_WHAT YOU WILL DO_: Start at the line below containing "none; stroke-linecap: round;" and stop at the line containing "#bdbfc4; stroke-width: 2.5;". Repeat every line of that stretch exactly, and nothing outside it.

_GIVEN RECORDS_:
──────────────────────────────
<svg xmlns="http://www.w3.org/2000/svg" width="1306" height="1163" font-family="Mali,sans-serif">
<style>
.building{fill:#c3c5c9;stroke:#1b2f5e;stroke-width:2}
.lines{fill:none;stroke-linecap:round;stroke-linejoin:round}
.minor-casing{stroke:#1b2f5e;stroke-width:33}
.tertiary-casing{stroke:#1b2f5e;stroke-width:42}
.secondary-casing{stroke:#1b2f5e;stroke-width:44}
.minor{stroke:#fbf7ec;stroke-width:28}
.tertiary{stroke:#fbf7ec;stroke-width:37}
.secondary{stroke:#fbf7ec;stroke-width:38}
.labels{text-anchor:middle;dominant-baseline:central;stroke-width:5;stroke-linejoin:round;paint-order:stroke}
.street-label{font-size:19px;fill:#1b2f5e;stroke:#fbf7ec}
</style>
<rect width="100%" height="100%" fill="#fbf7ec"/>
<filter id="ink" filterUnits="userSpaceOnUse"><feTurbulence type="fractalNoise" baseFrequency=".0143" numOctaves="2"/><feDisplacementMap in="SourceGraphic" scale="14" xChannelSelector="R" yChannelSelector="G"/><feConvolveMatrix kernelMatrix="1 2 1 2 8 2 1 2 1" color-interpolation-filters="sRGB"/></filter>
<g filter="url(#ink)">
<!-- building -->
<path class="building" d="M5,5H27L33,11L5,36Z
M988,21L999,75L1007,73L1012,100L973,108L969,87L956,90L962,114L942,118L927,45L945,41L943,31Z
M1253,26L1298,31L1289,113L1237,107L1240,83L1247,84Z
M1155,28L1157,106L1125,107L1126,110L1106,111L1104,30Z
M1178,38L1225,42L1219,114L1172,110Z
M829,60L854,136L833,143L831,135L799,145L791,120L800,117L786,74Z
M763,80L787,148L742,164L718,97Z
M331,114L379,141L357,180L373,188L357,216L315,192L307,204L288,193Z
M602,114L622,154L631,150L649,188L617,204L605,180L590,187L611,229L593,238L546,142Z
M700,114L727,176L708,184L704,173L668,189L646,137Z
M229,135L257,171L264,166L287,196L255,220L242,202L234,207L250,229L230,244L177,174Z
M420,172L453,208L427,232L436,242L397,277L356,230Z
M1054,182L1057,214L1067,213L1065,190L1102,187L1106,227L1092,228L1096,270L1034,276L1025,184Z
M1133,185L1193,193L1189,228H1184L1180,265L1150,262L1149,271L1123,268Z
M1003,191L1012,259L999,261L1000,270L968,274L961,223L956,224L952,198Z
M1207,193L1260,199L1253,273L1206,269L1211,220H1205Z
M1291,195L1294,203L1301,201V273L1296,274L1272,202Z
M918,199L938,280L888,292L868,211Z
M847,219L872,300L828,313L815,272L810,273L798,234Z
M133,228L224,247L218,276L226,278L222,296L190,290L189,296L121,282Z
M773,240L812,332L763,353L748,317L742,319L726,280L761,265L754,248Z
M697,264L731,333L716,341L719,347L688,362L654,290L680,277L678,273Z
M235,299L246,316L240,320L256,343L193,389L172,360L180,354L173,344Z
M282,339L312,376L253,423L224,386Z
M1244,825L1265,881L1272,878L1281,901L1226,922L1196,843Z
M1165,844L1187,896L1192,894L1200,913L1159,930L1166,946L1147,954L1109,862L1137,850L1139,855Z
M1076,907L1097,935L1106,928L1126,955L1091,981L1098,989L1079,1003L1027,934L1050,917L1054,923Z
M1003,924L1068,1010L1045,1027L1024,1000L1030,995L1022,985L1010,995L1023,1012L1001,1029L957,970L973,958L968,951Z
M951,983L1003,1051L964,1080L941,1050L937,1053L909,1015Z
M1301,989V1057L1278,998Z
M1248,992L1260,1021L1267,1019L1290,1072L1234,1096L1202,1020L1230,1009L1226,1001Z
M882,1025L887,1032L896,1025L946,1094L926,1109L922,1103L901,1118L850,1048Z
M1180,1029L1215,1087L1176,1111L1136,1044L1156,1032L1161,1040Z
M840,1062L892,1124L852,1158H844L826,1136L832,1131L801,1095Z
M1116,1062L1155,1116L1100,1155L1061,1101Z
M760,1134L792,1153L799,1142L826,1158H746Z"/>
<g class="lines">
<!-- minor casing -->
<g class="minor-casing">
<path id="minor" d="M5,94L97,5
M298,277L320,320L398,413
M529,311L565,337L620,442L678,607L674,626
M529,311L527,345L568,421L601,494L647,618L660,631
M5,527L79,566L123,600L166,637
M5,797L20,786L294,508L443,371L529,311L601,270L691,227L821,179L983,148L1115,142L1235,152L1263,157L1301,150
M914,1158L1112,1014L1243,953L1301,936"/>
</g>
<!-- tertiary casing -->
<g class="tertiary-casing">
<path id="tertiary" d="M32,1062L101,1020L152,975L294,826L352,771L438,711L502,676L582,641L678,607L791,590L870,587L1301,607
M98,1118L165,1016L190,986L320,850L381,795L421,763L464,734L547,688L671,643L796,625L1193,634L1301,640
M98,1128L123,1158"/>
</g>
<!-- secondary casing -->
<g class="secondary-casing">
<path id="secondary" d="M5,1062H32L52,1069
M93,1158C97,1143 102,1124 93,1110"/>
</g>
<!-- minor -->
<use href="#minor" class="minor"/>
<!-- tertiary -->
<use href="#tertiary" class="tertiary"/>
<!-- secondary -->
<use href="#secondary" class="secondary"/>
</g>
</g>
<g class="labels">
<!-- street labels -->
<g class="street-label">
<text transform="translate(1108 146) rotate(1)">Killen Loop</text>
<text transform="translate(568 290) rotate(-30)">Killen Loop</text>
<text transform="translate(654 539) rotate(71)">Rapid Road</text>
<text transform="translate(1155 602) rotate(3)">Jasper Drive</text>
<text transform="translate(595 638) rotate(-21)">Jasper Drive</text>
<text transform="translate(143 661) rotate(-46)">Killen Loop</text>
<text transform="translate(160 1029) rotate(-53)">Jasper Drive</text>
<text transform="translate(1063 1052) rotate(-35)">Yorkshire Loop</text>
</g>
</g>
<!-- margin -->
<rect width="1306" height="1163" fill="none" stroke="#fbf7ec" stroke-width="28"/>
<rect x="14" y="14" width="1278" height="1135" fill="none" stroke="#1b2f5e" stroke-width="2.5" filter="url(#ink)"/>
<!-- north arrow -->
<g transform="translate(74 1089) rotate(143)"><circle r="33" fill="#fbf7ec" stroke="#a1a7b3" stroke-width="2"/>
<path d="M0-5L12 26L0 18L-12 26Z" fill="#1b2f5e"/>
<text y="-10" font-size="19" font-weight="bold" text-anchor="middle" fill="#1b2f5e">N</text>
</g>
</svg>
──────────────────────────────
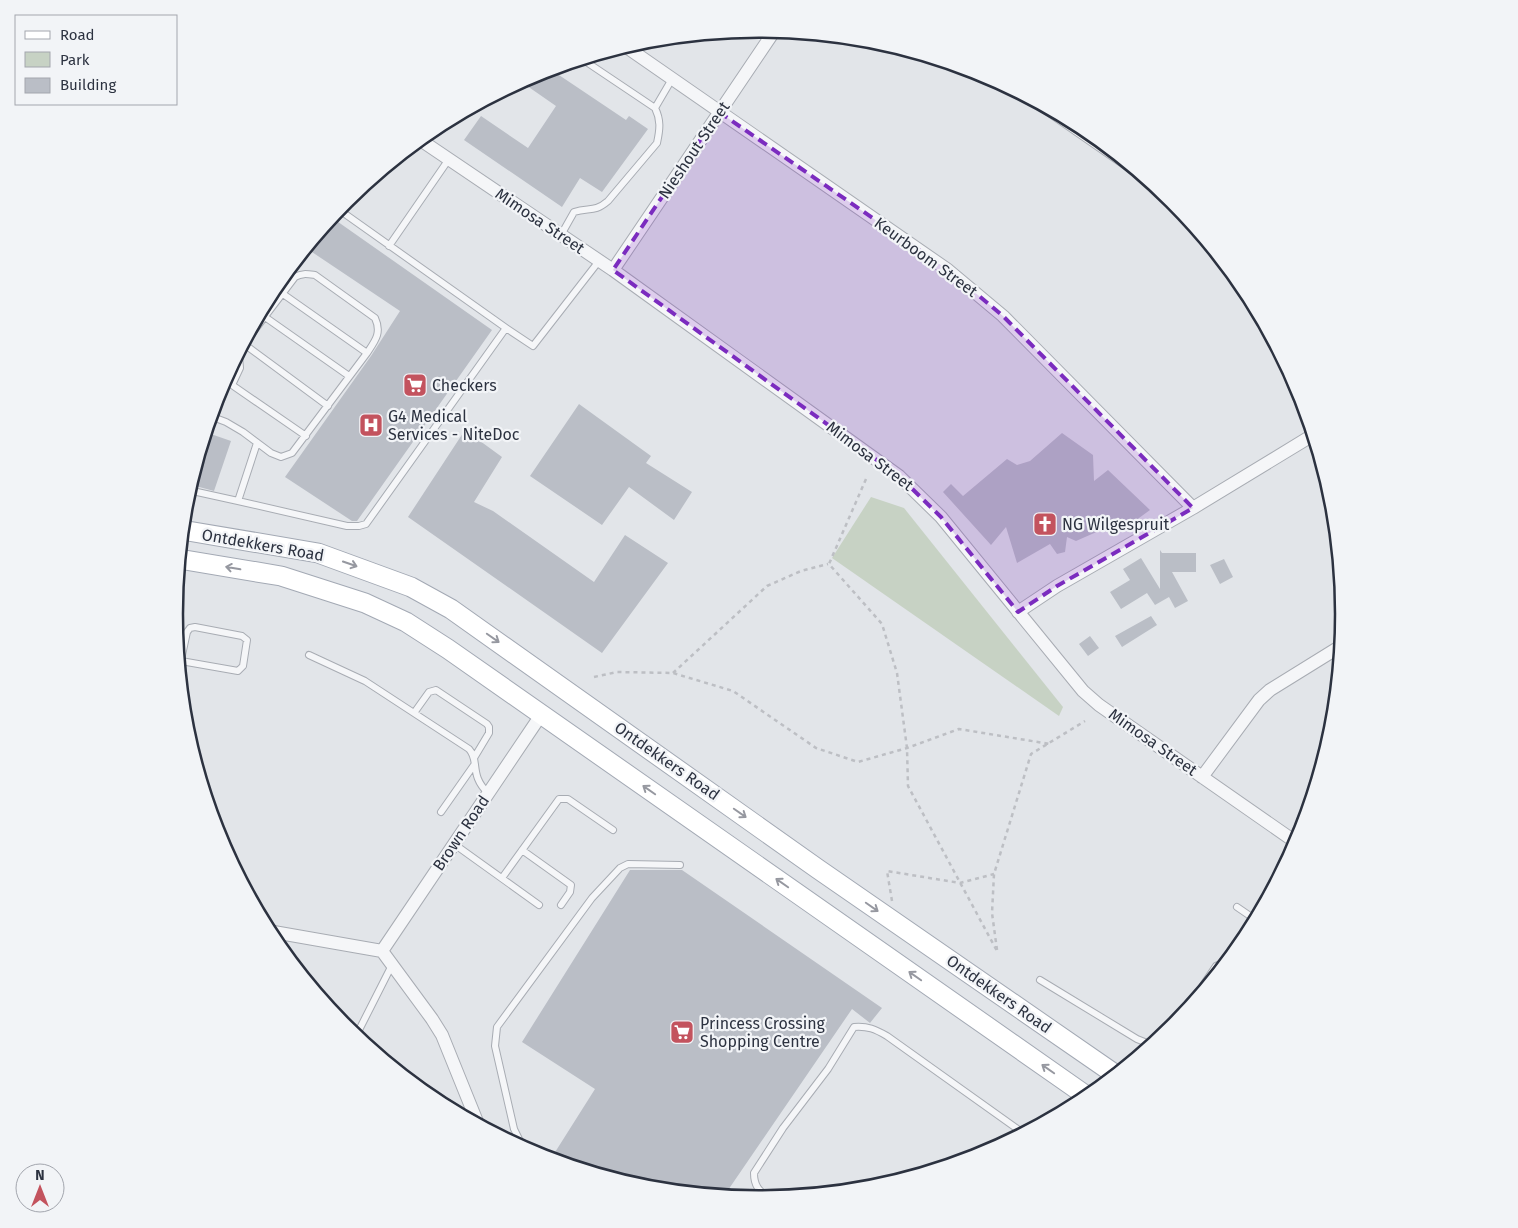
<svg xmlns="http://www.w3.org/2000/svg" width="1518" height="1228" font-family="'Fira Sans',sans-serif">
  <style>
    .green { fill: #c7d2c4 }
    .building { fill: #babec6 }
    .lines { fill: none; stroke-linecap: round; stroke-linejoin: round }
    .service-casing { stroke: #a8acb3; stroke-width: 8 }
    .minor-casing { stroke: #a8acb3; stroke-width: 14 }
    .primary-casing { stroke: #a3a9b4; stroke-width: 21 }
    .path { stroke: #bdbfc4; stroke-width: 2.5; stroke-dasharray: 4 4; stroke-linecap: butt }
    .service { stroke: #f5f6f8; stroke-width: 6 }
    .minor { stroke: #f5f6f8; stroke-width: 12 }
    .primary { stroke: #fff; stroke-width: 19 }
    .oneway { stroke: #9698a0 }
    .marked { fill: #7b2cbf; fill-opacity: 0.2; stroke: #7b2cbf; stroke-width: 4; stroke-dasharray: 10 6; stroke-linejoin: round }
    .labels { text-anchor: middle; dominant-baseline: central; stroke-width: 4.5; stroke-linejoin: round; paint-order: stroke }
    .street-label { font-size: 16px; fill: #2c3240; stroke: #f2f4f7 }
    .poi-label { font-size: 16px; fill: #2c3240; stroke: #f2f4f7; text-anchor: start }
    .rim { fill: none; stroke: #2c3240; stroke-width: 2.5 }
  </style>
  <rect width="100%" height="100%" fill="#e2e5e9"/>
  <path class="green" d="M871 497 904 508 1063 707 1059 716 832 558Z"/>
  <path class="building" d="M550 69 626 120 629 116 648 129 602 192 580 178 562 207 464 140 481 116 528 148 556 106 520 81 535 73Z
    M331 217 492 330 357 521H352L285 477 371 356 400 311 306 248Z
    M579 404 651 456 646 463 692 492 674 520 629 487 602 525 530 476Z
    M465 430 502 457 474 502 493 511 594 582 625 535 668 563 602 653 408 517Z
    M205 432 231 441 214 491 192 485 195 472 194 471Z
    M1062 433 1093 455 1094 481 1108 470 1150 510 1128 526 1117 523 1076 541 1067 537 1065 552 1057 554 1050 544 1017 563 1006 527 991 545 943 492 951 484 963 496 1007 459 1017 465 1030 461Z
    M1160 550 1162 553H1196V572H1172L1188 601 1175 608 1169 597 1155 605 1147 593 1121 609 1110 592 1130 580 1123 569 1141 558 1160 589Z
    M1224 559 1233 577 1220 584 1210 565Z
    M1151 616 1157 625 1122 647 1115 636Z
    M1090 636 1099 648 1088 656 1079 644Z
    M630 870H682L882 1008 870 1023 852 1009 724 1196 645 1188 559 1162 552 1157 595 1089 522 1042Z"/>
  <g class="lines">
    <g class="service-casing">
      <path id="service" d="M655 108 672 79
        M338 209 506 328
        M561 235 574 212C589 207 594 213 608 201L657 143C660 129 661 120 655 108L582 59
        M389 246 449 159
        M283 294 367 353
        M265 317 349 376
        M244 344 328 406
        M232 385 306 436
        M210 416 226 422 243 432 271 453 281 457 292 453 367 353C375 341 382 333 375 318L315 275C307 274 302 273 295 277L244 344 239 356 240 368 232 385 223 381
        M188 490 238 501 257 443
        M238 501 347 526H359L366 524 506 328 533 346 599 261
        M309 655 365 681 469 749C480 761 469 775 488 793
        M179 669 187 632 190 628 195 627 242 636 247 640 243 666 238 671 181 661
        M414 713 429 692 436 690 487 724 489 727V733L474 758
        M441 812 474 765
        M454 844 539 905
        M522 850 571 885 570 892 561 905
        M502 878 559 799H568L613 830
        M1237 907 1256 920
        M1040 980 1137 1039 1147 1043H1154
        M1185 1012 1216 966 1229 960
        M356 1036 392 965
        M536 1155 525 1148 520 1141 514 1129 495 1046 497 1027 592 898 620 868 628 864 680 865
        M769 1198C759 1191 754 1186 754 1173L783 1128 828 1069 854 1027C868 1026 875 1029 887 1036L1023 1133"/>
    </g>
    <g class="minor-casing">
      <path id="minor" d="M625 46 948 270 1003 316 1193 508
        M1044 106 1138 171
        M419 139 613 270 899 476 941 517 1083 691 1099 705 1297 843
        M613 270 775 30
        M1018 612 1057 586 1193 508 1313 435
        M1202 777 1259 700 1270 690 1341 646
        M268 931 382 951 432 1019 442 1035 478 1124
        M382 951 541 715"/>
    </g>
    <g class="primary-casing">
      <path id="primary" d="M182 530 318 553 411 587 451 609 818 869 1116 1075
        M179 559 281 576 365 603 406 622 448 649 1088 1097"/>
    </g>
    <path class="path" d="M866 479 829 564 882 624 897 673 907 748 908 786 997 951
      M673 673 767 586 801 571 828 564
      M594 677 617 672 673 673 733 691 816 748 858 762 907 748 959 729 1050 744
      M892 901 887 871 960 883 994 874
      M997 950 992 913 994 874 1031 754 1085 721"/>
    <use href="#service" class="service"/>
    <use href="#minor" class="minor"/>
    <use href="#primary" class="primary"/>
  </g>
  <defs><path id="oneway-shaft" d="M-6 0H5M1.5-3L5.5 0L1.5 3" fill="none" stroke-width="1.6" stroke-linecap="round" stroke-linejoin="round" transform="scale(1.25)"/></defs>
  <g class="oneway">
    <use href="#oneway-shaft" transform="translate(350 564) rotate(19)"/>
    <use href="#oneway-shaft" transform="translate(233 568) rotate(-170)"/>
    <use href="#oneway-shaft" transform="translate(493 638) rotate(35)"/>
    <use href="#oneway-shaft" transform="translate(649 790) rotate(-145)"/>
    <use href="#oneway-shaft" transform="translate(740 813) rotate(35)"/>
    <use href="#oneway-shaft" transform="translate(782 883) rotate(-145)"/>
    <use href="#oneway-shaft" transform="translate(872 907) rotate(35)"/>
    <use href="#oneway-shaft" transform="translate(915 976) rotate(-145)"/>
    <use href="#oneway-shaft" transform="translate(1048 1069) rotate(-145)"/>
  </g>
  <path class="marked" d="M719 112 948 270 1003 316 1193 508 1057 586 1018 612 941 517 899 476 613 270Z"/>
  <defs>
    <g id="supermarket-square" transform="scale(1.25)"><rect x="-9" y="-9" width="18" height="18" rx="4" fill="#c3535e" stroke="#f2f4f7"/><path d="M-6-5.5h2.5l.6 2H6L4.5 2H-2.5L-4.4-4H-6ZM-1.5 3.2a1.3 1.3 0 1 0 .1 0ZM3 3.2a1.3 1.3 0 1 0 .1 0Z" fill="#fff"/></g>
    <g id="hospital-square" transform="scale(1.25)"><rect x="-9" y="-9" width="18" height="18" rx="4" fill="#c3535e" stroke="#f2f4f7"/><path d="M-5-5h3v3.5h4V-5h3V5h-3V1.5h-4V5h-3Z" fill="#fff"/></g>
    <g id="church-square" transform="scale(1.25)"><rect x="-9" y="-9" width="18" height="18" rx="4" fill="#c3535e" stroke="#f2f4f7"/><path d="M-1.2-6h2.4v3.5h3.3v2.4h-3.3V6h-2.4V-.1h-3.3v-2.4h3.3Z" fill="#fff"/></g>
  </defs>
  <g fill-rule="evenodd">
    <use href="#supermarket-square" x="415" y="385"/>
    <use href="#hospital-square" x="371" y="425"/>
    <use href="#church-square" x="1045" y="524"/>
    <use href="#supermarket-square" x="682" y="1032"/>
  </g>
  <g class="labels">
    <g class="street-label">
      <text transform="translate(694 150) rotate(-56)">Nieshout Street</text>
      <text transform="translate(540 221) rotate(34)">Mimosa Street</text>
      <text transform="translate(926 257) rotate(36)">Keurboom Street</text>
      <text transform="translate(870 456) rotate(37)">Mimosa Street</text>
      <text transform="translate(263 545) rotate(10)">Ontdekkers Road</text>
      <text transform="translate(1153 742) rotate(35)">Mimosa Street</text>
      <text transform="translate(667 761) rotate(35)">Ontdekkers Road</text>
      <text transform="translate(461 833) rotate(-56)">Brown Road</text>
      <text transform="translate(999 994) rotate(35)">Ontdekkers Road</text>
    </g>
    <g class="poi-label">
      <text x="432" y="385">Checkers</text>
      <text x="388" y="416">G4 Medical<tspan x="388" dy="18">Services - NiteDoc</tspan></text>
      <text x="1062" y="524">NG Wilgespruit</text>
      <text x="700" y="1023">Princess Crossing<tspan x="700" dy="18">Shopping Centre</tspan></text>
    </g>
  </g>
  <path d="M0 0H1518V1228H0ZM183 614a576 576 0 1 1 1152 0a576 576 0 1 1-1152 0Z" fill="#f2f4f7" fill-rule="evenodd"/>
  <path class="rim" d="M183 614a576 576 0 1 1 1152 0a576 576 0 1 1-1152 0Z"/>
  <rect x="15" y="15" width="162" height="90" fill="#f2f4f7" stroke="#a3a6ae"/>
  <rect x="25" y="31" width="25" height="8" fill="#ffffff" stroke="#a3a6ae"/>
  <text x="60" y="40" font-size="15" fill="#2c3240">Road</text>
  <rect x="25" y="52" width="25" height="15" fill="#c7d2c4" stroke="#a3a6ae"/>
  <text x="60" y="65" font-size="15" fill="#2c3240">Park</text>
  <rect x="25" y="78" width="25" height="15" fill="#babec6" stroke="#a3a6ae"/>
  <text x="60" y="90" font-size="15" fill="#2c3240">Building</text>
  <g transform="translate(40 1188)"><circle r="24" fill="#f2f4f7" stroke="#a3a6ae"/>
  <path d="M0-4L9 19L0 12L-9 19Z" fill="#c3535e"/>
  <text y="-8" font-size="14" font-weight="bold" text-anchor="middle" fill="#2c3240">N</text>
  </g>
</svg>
──────────────────────────────
_OUTPUT_:
    .lines { fill: none; stroke-linecap: round; stroke-linejoin: round }
    .service-casing { stroke: #a8acb3; stroke-width: 8 }
    .minor-casing { stroke: #a8acb3; stroke-width: 14 }
    .primary-casing { stroke: #a3a9b4; stroke-width: 21 }
    .path { stroke: #bdbfc4; stroke-width: 2.5; stroke-dasharray: 4 4; stroke-linecap: butt }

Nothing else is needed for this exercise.